**DATA**
[Start of section]
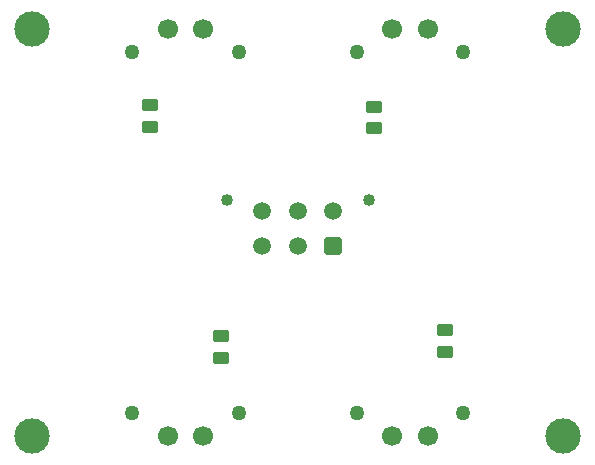
<source format=gbr>
%TF.GenerationSoftware,KiCad,Pcbnew,8.0.5*%
%TF.CreationDate,2024-10-02T10:46:17-05:00*%
%TF.ProjectId,FanBoardPCB,46616e42-6f61-4726-9450-43422e6b6963,rev?*%
%TF.SameCoordinates,Original*%
%TF.FileFunction,Soldermask,Bot*%
%TF.FilePolarity,Negative*%
%FSLAX46Y46*%
G04 Gerber Fmt 4.6, Leading zero omitted, Abs format (unit mm)*
G04 Created by KiCad (PCBNEW 8.0.5) date 2024-10-02 10:46:17*
%MOMM*%
%LPD*%
G01*
G04 APERTURE LIST*
G04 Aperture macros list*
%AMRoundRect*
0 Rectangle with rounded corners*
0 $1 Rounding radius*
0 $2 $3 $4 $5 $6 $7 $8 $9 X,Y pos of 4 corners*
0 Add a 4 corners polygon primitive as box body*
4,1,4,$2,$3,$4,$5,$6,$7,$8,$9,$2,$3,0*
0 Add four circle primitives for the rounded corners*
1,1,$1+$1,$2,$3*
1,1,$1+$1,$4,$5*
1,1,$1+$1,$6,$7*
1,1,$1+$1,$8,$9*
0 Add four rect primitives between the rounded corners*
20,1,$1+$1,$2,$3,$4,$5,0*
20,1,$1+$1,$4,$5,$6,$7,0*
20,1,$1+$1,$6,$7,$8,$9,0*
20,1,$1+$1,$8,$9,$2,$3,0*%
G04 Aperture macros list end*
%ADD10RoundRect,0.250000X0.450000X-0.262500X0.450000X0.262500X-0.450000X0.262500X-0.450000X-0.262500X0*%
%ADD11C,1.020000*%
%ADD12RoundRect,0.250001X0.499999X0.499999X-0.499999X0.499999X-0.499999X-0.499999X0.499999X-0.499999X0*%
%ADD13C,1.500000*%
%ADD14C,1.270000*%
%ADD15C,1.700000*%
%ADD16C,3.000000*%
%ADD17RoundRect,0.250000X-0.450000X0.262500X-0.450000X-0.262500X0.450000X-0.262500X0.450000X0.262500X0*%
G04 APERTURE END LIST*
D10*
%TO.C,R6*%
X175500000Y-49912500D03*
X175500000Y-48087500D03*
%TD*%
%TO.C,R5*%
X156500000Y-48000000D03*
X156500000Y-49825000D03*
%TD*%
D11*
%TO.C,J13*%
X175000000Y-55980000D03*
X163000000Y-55980000D03*
D12*
X172000000Y-59920000D03*
D13*
X169000000Y-59920000D03*
X166000000Y-59920000D03*
X172000000Y-56920000D03*
X169000000Y-56920000D03*
X166000000Y-56920000D03*
%TD*%
D14*
%TO.C,J2*%
X183000000Y-43500000D03*
X174000000Y-43500000D03*
D15*
X180000000Y-41540000D03*
X177000000Y-41540000D03*
%TD*%
%TO.C,J1*%
X158000000Y-41550000D03*
X161000000Y-41550000D03*
D14*
X155000000Y-43510000D03*
X164000000Y-43510000D03*
%TD*%
D16*
%TO.C,H4*%
X146500000Y-76000000D03*
%TD*%
%TO.C,H3*%
X191500000Y-76000000D03*
%TD*%
%TO.C,H2*%
X191500000Y-41500000D03*
%TD*%
%TO.C,H1*%
X146500000Y-41500000D03*
%TD*%
D15*
%TO.C,J3*%
X180000000Y-75960000D03*
X177000000Y-75960000D03*
D14*
X183000000Y-74000000D03*
X174000000Y-74000000D03*
%TD*%
D10*
%TO.C,R7*%
X181500000Y-67047500D03*
X181500000Y-68872500D03*
%TD*%
D17*
%TO.C,R8*%
X162500000Y-69372500D03*
X162500000Y-67547500D03*
%TD*%
D15*
%TO.C,J4*%
X161000000Y-75960000D03*
X158000000Y-75960000D03*
D14*
X164000000Y-74000000D03*
X155000000Y-74000000D03*
%TD*%
M02*

</source>
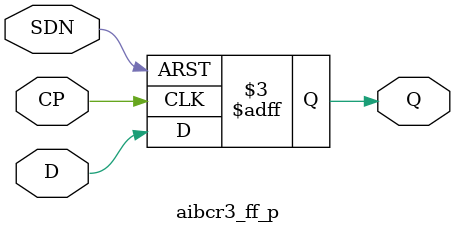
<source format=v>

module aibcr3_ff_p ( 
	input wire CP,
	input wire SDN,
	input wire D,
	output reg Q
);

always@(posedge CP or negedge SDN) begin
	if (!SDN) begin
		Q <= 1'b1;
	end
	else begin
		Q <= D;
	end
end
endmodule




</source>
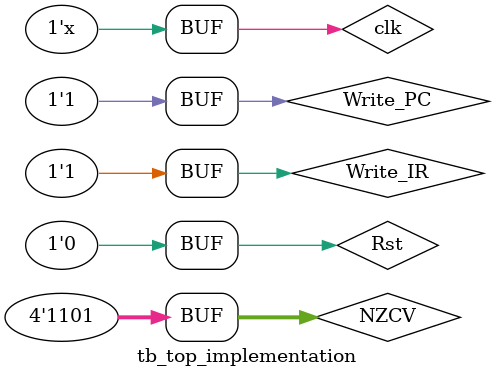
<source format=v>
`timescale 1ns / 1ps

module tb_top_implementation();
    // top input
    reg clk = 0;
    reg Rst;
    reg Write_IR;
    reg Write_PC;
    reg [3:0] NZCV;
    // top output
    wire flag;
    wire [7:2] Inst_Addr;
    wire [31:28] Inst_condition;
    wire [27:0] Inst_left;
    
    always #10 clk = ~clk;
    initial begin
    Rst = 1;
    #50 
    Rst = 0;
    #50;
    Write_IR = 1;
    Write_PC = 1;
    #50;
    NZCV = 4'b1101;
    end
    
top top_Instance(
    .clk(clk),
    .Rst(Rst),
    .Write_IR(Write_IR),
    .Write_PC(Write_PC),
    .NZCV(NZCV),
    .flag(flag),
    .Inst_Addr(Inst_Addr),
    .Inst_condition(Inst_condition),
    .Inst_left(Inst_left)
);
endmodule

</source>
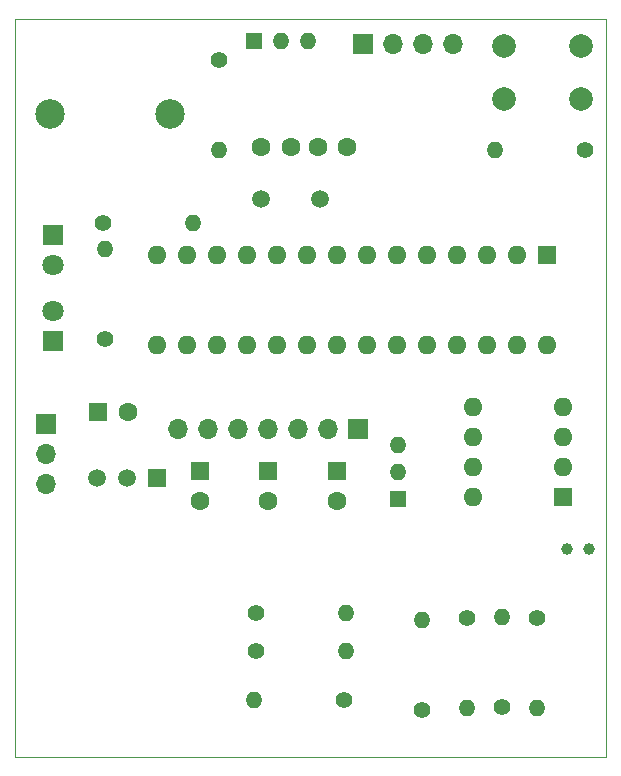
<source format=gbr>
G04 #@! TF.FileFunction,Soldermask,Bot*
%FSLAX46Y46*%
G04 Gerber Fmt 4.6, Leading zero omitted, Abs format (unit mm)*
G04 Created by KiCad (PCBNEW 4.0.4-stable) date 09/13/19 14:49:35*
%MOMM*%
%LPD*%
G01*
G04 APERTURE LIST*
%ADD10C,0.150000*%
%ADD11C,0.100000*%
%ADD12C,1.520000*%
%ADD13R,1.520000X1.520000*%
%ADD14R,1.600000X1.600000*%
%ADD15C,1.600000*%
%ADD16R,1.800000X1.800000*%
%ADD17C,1.800000*%
%ADD18O,1.600000X1.600000*%
%ADD19C,1.400000*%
%ADD20O,1.400000X1.400000*%
%ADD21C,2.000000*%
%ADD22C,2.499360*%
%ADD23R,1.400000X1.400000*%
%ADD24R,1.700000X1.700000*%
%ADD25O,1.700000X1.700000*%
%ADD26C,1.500000*%
%ADD27C,1.000000*%
G04 APERTURE END LIST*
D10*
D11*
X152400000Y-130000000D02*
X152400000Y-67500000D01*
X102400000Y-130000000D02*
X152400000Y-130000000D01*
X102400000Y-67500000D02*
X102400000Y-130000000D01*
X152400000Y-67500000D02*
X102400000Y-67500000D01*
D12*
X111860000Y-106400000D03*
X109320000Y-106400000D03*
D13*
X114400000Y-106400000D03*
D14*
X129600000Y-105800000D03*
D15*
X129600000Y-108300000D03*
D14*
X123800000Y-105800000D03*
D15*
X123800000Y-108300000D03*
D14*
X109400000Y-100800000D03*
D15*
X111900000Y-100800000D03*
D14*
X118000000Y-105800000D03*
D15*
X118000000Y-108300000D03*
D16*
X105600000Y-85800000D03*
D17*
X105600000Y-88340000D03*
D16*
X105600000Y-94800000D03*
D17*
X105600000Y-92260000D03*
D14*
X147400000Y-87500000D03*
D18*
X114380000Y-95120000D03*
X144860000Y-87500000D03*
X116920000Y-95120000D03*
X142320000Y-87500000D03*
X119460000Y-95120000D03*
X139780000Y-87500000D03*
X122000000Y-95120000D03*
X137240000Y-87500000D03*
X124540000Y-95120000D03*
X134700000Y-87500000D03*
X127080000Y-95120000D03*
X132160000Y-87500000D03*
X129620000Y-95120000D03*
X129620000Y-87500000D03*
X132160000Y-95120000D03*
X127080000Y-87500000D03*
X134700000Y-95120000D03*
X124540000Y-87500000D03*
X137240000Y-95120000D03*
X122000000Y-87500000D03*
X139780000Y-95120000D03*
X119460000Y-87500000D03*
X142320000Y-95120000D03*
X116920000Y-87500000D03*
X144860000Y-95120000D03*
X114380000Y-87500000D03*
X147400000Y-95120000D03*
D15*
X128000000Y-78400000D03*
X130500000Y-78400000D03*
X123200000Y-78400000D03*
X125700000Y-78400000D03*
D19*
X109800000Y-84800000D03*
D20*
X117420000Y-84800000D03*
D19*
X110000000Y-94600000D03*
D20*
X110000000Y-86980000D03*
D19*
X119600000Y-71000000D03*
D20*
X119600000Y-78620000D03*
D19*
X130200000Y-125200000D03*
D20*
X122580000Y-125200000D03*
D19*
X122800000Y-121000000D03*
D20*
X130420000Y-121000000D03*
D19*
X122800000Y-117800000D03*
D20*
X130420000Y-117800000D03*
D19*
X136800000Y-126000000D03*
D20*
X136800000Y-118380000D03*
D19*
X140600000Y-118200000D03*
D20*
X140600000Y-125820000D03*
D19*
X146600000Y-118200000D03*
D20*
X146600000Y-125820000D03*
D19*
X143600000Y-125800000D03*
D20*
X143600000Y-118180000D03*
D21*
X143800000Y-74300000D03*
X143800000Y-69800000D03*
X150300000Y-74300000D03*
X150300000Y-69800000D03*
D19*
X150600000Y-78600000D03*
D20*
X142980000Y-78600000D03*
D22*
X105320000Y-75600000D03*
X115480000Y-75600000D03*
D23*
X122600000Y-69400000D03*
D20*
X124900000Y-69400000D03*
X127200000Y-69400000D03*
D14*
X148800000Y-108000000D03*
D18*
X141180000Y-100380000D03*
X148800000Y-105460000D03*
X141180000Y-102920000D03*
X148800000Y-102920000D03*
X141180000Y-105460000D03*
X148800000Y-100380000D03*
X141180000Y-108000000D03*
D24*
X131800000Y-69600000D03*
D25*
X134340000Y-69600000D03*
X136880000Y-69600000D03*
X139420000Y-69600000D03*
D24*
X131400000Y-102200000D03*
D25*
X128860000Y-102200000D03*
X126320000Y-102200000D03*
X123780000Y-102200000D03*
X121240000Y-102200000D03*
X118700000Y-102200000D03*
X116160000Y-102200000D03*
D24*
X105000000Y-101800000D03*
D25*
X105000000Y-104340000D03*
X105000000Y-106880000D03*
D23*
X134800000Y-108200000D03*
D20*
X134800000Y-105900000D03*
X134800000Y-103600000D03*
D26*
X123200000Y-82800000D03*
X128200000Y-82800000D03*
D27*
X151000000Y-112400000D03*
X149100000Y-112400000D03*
M02*

</source>
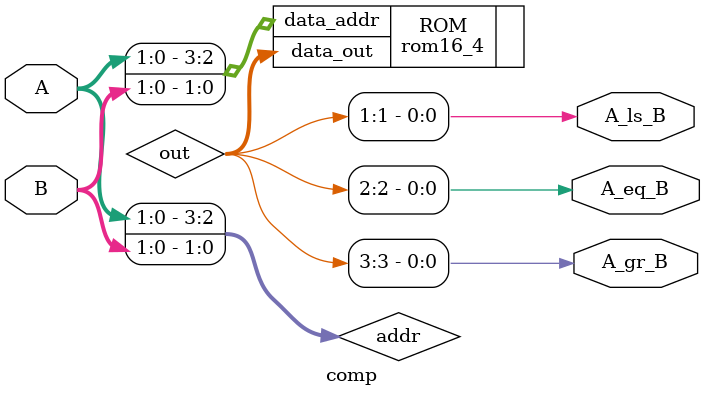
<source format=v>
`include "rom16_4.v"
module comp(output A_eq_B,A_ls_B,A_gr_B,input [1:0] A,B);

// Define the address
wire [3:0] addr;
// Define the data_out
wire [3:0] out;

assign addr = {A,B};

// Instantiate the ROM
rom16_4 ROM(.data_addr(addr),.data_out(out));

// Assign the outputs
assign A_eq_B = out[2];
assign A_ls_B = out[1];
assign A_gr_B = out[3];

endmodule
</source>
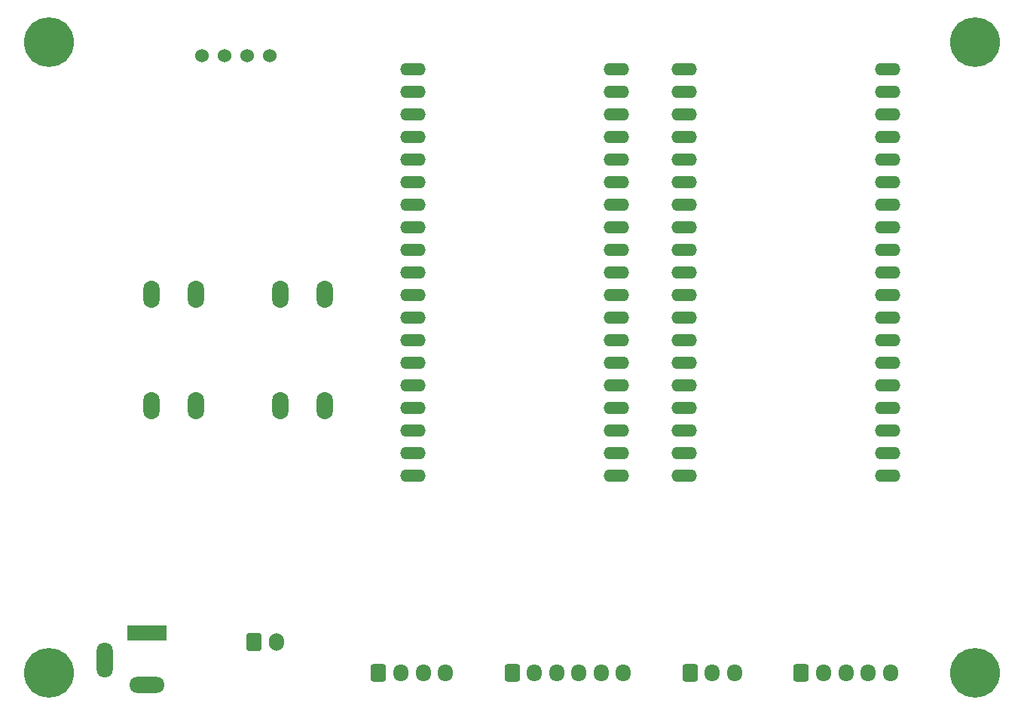
<source format=gbr>
%TF.GenerationSoftware,KiCad,Pcbnew,7.0.2*%
%TF.CreationDate,2023-09-15T09:46:50+02:00*%
%TF.ProjectId,opendaq_carrier_1.0,6f70656e-6461-4715-9f63-617272696572,rev?*%
%TF.SameCoordinates,Original*%
%TF.FileFunction,Soldermask,Bot*%
%TF.FilePolarity,Negative*%
%FSLAX46Y46*%
G04 Gerber Fmt 4.6, Leading zero omitted, Abs format (unit mm)*
G04 Created by KiCad (PCBNEW 7.0.2) date 2023-09-15 09:46:50*
%MOMM*%
%LPD*%
G01*
G04 APERTURE LIST*
G04 Aperture macros list*
%AMRoundRect*
0 Rectangle with rounded corners*
0 $1 Rounding radius*
0 $2 $3 $4 $5 $6 $7 $8 $9 X,Y pos of 4 corners*
0 Add a 4 corners polygon primitive as box body*
4,1,4,$2,$3,$4,$5,$6,$7,$8,$9,$2,$3,0*
0 Add four circle primitives for the rounded corners*
1,1,$1+$1,$2,$3*
1,1,$1+$1,$4,$5*
1,1,$1+$1,$6,$7*
1,1,$1+$1,$8,$9*
0 Add four rect primitives between the rounded corners*
20,1,$1+$1,$2,$3,$4,$5,0*
20,1,$1+$1,$4,$5,$6,$7,0*
20,1,$1+$1,$6,$7,$8,$9,0*
20,1,$1+$1,$8,$9,$2,$3,0*%
G04 Aperture macros list end*
%ADD10O,2.844800X1.422400*%
%ADD11C,5.600000*%
%ADD12O,1.850000X3.048000*%
%ADD13RoundRect,0.250000X-0.600000X-0.725000X0.600000X-0.725000X0.600000X0.725000X-0.600000X0.725000X0*%
%ADD14O,1.700000X1.950000*%
%ADD15RoundRect,0.250000X-0.600000X-0.750000X0.600000X-0.750000X0.600000X0.750000X-0.600000X0.750000X0*%
%ADD16O,1.700000X2.000000*%
%ADD17C,1.524000*%
%ADD18R,4.400000X1.800000*%
%ADD19O,4.000000X1.800000*%
%ADD20O,1.800000X4.000000*%
G04 APERTURE END LIST*
D10*
%TO.C,U2*%
X189200000Y-97790000D03*
X189200000Y-95250000D03*
X189200000Y-64770000D03*
X166370000Y-97790000D03*
X166370000Y-82550000D03*
X166370000Y-64770000D03*
X166370000Y-62230000D03*
X166370000Y-67310000D03*
X166370000Y-74930000D03*
X166370000Y-52070000D03*
X166370000Y-54610000D03*
X166370000Y-57150000D03*
X189200000Y-59690000D03*
X189200000Y-57150000D03*
X189200000Y-54610000D03*
X189200000Y-67310000D03*
X189200000Y-62230000D03*
X189200000Y-69850000D03*
X166370000Y-59690000D03*
X166370000Y-69850000D03*
X166370000Y-72390000D03*
X166370000Y-77470000D03*
X166370000Y-80010000D03*
X166370000Y-85090000D03*
X166370000Y-92710000D03*
X166370000Y-95250000D03*
X189200000Y-77470000D03*
X189200000Y-74930000D03*
X189200000Y-72390000D03*
X189200000Y-82550000D03*
X189200000Y-80010000D03*
X189200000Y-87630000D03*
X189200000Y-85090000D03*
X189200000Y-92710000D03*
X189200000Y-90170000D03*
X166370000Y-87630000D03*
X166370000Y-90170000D03*
X189200000Y-52070000D03*
%TD*%
D11*
%TO.C,H1*%
X95000000Y-49000000D03*
%TD*%
%TO.C,H3*%
X199000000Y-120000000D03*
%TD*%
D10*
%TO.C,U1*%
X158720000Y-97790000D03*
X158720000Y-95250000D03*
X158720000Y-64770000D03*
X135890000Y-97790000D03*
X135890000Y-82550000D03*
X135890000Y-64770000D03*
X135890000Y-62230000D03*
X135890000Y-67310000D03*
X135890000Y-74930000D03*
X135890000Y-52070000D03*
X135890000Y-54610000D03*
X135890000Y-57150000D03*
X158720000Y-59690000D03*
X158720000Y-57150000D03*
X158720000Y-54610000D03*
X158720000Y-67310000D03*
X158720000Y-62230000D03*
X158720000Y-69850000D03*
X135890000Y-59690000D03*
X135890000Y-69850000D03*
X135890000Y-72390000D03*
X135890000Y-77470000D03*
X135890000Y-80010000D03*
X135890000Y-85090000D03*
X135890000Y-92710000D03*
X135890000Y-95250000D03*
X158720000Y-77470000D03*
X158720000Y-74930000D03*
X158720000Y-72390000D03*
X158720000Y-82550000D03*
X158720000Y-80010000D03*
X158720000Y-87630000D03*
X158720000Y-85090000D03*
X158720000Y-92710000D03*
X158720000Y-90170000D03*
X135890000Y-87630000D03*
X135890000Y-90170000D03*
X158720000Y-52070000D03*
%TD*%
D12*
%TO.C,SW2*%
X120984000Y-89916000D03*
X120984000Y-77416000D03*
X125984000Y-89916000D03*
X125984000Y-77416000D03*
%TD*%
D13*
%TO.C,J1*%
X167000000Y-120000000D03*
D14*
X169500000Y-120000000D03*
X172000000Y-120000000D03*
%TD*%
D15*
%TO.C,J6*%
X118000000Y-116500000D03*
D16*
X120500000Y-116500000D03*
%TD*%
D13*
%TO.C,J4*%
X179500000Y-120000000D03*
D14*
X182000000Y-120000000D03*
X184500000Y-120000000D03*
X187000000Y-120000000D03*
X189500000Y-120000000D03*
%TD*%
D11*
%TO.C,H2*%
X95000000Y-120000000D03*
%TD*%
%TO.C,H4*%
X199000000Y-49000000D03*
%TD*%
D17*
%TO.C,U5*%
X112174000Y-50546000D03*
X114714000Y-50546000D03*
X117254000Y-50546000D03*
X119794000Y-50546000D03*
%TD*%
D14*
%TO.C,J5*%
X159500000Y-120000000D03*
X157000000Y-120000000D03*
X154500000Y-120000000D03*
X152000000Y-120000000D03*
X149500000Y-120000000D03*
D13*
X147000000Y-120000000D03*
%TD*%
%TO.C,J3*%
X132000000Y-120000000D03*
D14*
X134500000Y-120000000D03*
X137000000Y-120000000D03*
X139500000Y-120000000D03*
%TD*%
D12*
%TO.C,SW1*%
X106484000Y-89916000D03*
X106484000Y-77416000D03*
X111484000Y-89916000D03*
X111484000Y-77416000D03*
%TD*%
D18*
%TO.C,J2*%
X106000000Y-115500000D03*
D19*
X106000000Y-121300000D03*
D20*
X101200000Y-118500000D03*
%TD*%
M02*

</source>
[End of section]
**TASK REQUIREMENTS**
Among the lines of the material above, find those with the word "CreationDate". Copy each one.

**OUTPUT OF THE TASK**
%TF.CreationDate,2024-10-02T10:46:17-05:00*%
%TF.CreationDate,2023-09-15T09:46:50+02:00*%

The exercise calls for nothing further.